Another theory holds that the NFL, like most of the United States during the Great Depression, simply fired black workers before white workers, but this could hardly account for the league's apparent "all-white" policy during this period. Still, Marshall refused to sign black players until threatened with civil rights legal action by the Kennedy administration in 1962, in which it was explained to him that his lease on the then-new D.C. Stadium, which was at the time controlled by the United States Department of the Interior, would be voided if he continued to refuse to sign any black players.

This action, and pressure by another competing league, the more racially-liberal American Football League, slowly managed to reverse the NFL's racial quotas. The AFL's Denver Broncos were the first modern-era team to have a black starting quarterback, Marlin Briscoe, who started the fourth game of the 1968 season, and broke pro football rookie records for passing yardage and touchdowns.

The next year 1969, another American Football League team, the Buffalo Bills were the first professional football team of the modern era to begin the season with a black, James Harris as their starting quarterback. The Chicago Bears had a black quarterback in 1953, Willie Thrower, who played in only one game and did not start in any games. After that, no old-line NFL team had a black starting quarterback until the Steelers' Joe Gilliam in 1972.

Even after that, for many NFL teams the door would remain closed to black quarterbacks through the 1970s. 1978 Rose Bowl MVP Warren Moon played for six seasons in the CFL before his abilities finally landed him the starting role with the Houston Oilers. It took until 1988 before a black quarterback started for a Super Bowl team, when Doug Williams won it for the Redskins. To this day, the NFL's head-coach hiring policies are questioned, and it has had to institute measures to attempt to have black head coach candidates be treated more equitably.
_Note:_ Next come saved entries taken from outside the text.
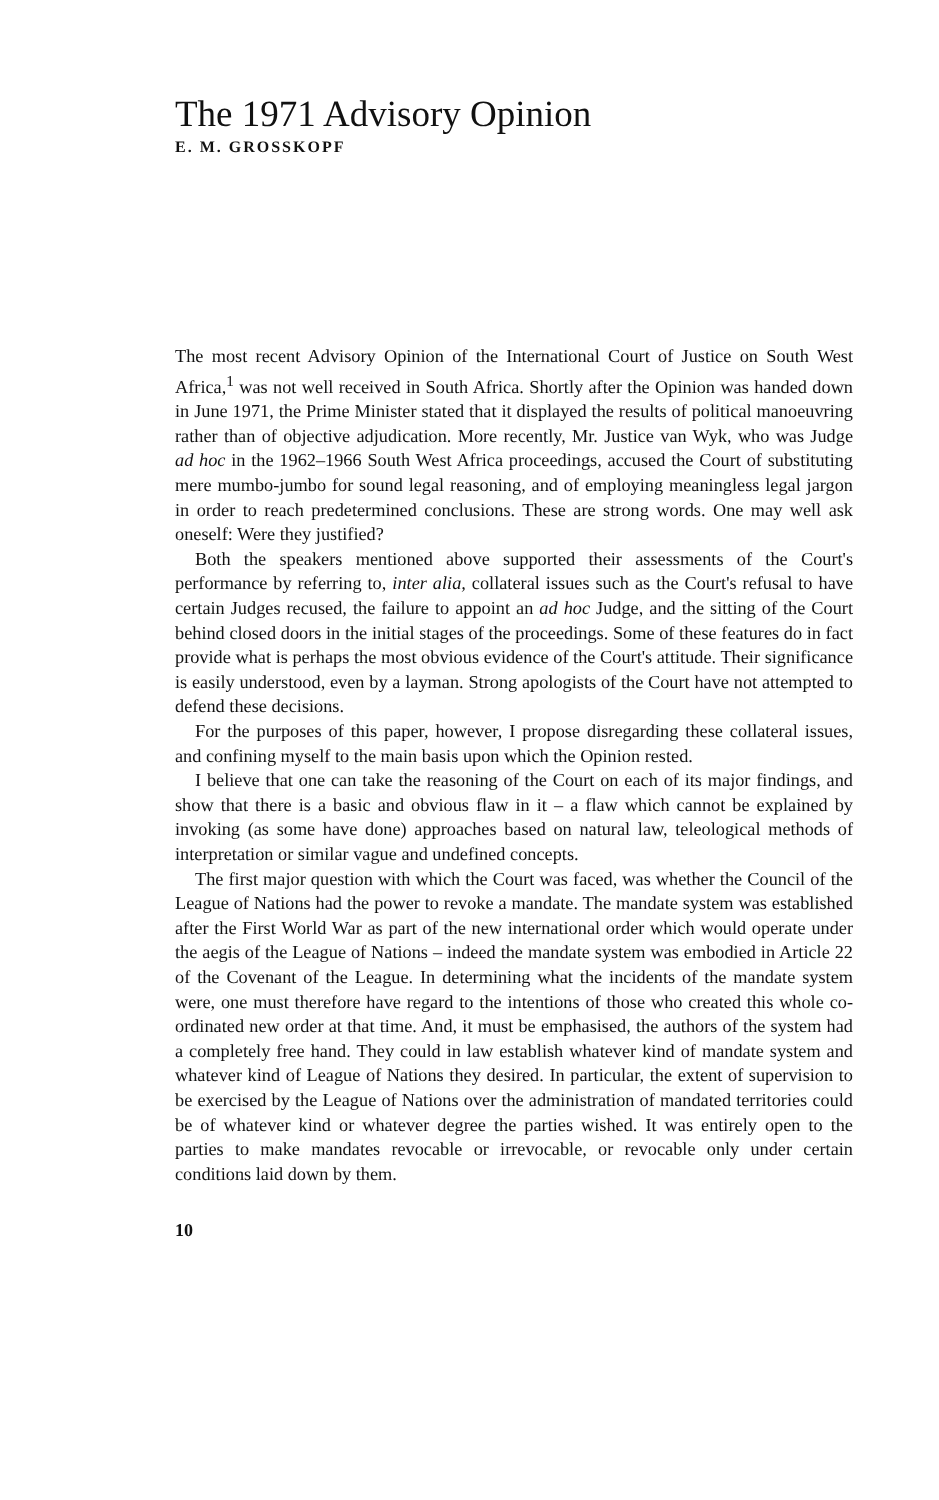The 1971 Advisory Opinion
E. M. GROSSKOPF
The most recent Advisory Opinion of the International Court of Justice on South West Africa,<sup>1</sup> was not well received in South Africa. Shortly after the Opinion was handed down in June 1971, the Prime Minister stated that it displayed the results of political manoeuvring rather than of objective adjudication. More recently, Mr. Justice van Wyk, who was Judge ad hoc in the 1962–1966 South West Africa proceedings, accused the Court of substituting mere mumbo-jumbo for sound legal reasoning, and of employing meaningless legal jargon in order to reach predetermined conclusions. These are strong words. One may well ask oneself: Were they justified?
Both the speakers mentioned above supported their assessments of the Court's performance by referring to, inter alia, collateral issues such as the Court's refusal to have certain Judges recused, the failure to appoint an ad hoc Judge, and the sitting of the Court behind closed doors in the initial stages of the proceedings. Some of these features do in fact provide what is perhaps the most obvious evidence of the Court's attitude. Their significance is easily understood, even by a layman. Strong apologists of the Court have not attempted to defend these decisions.
For the purposes of this paper, however, I propose disregarding these collateral issues, and confining myself to the main basis upon which the Opinion rested.
I believe that one can take the reasoning of the Court on each of its major findings, and show that there is a basic and obvious flaw in it – a flaw which cannot be explained by invoking (as some have done) approaches based on natural law, teleological methods of interpretation or similar vague and undefined concepts.
The first major question with which the Court was faced, was whether the Council of the League of Nations had the power to revoke a mandate. The mandate system was established after the First World War as part of the new international order which would operate under the aegis of the League of Nations – indeed the mandate system was embodied in Article 22 of the Covenant of the League. In determining what the incidents of the mandate system were, one must therefore have regard to the intentions of those who created this whole co-ordinated new order at that time. And, it must be emphasised, the authors of the system had a completely free hand. They could in law establish whatever kind of mandate system and whatever kind of League of Nations they desired. In particular, the extent of supervision to be exercised by the League of Nations over the administration of mandated territories could be of whatever kind or whatever degree the parties wished. It was entirely open to the parties to make mandates revocable or irrevocable, or revocable only under certain conditions laid down by them.
10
White skill players have become increasingly rare in the modern NFL, as most positions are filled by blacks. White running backs, defensive backs, and receivers have become less and less common over the last 25 years. In 2005, a slim majority of offensive linemen are white, while no whites are listed as Tailbacks or Cornerbacks on NFL rosters.
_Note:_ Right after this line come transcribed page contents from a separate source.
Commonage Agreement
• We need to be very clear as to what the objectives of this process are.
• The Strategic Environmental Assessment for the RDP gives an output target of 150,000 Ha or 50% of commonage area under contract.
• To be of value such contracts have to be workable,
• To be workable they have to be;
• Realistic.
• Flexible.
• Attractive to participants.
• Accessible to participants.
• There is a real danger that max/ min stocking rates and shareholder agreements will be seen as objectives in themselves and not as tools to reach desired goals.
Most quarterbacks, punters, and kickers are white, while almost all running backs, wide receivers, defensive backs, defensive linemen, safeties, punt returners, and kickoff returners are black. Increasingly, positions such as tight end, fullback, and linebacker are being filled by blacks. In the early 1980s, blacks and whites each made up roughly half of the players. Since then, the percentage of black players has increased steadily to its present 2005 level of 69%. Whites make up the majority of the remaining players, followed by Pacific Islanders, Hispanics, and Asians.

7. Television

The television rights to pro football are the most lucrative (and most expensive) rights of any sport available. In fact, it was television that brought pro football into prominence in the modern era of technology. Since then, NFL broadcasts have become among the most-watched programs on American television, and the fortunes of entire networks have rested on owning NFL broadcasting rights.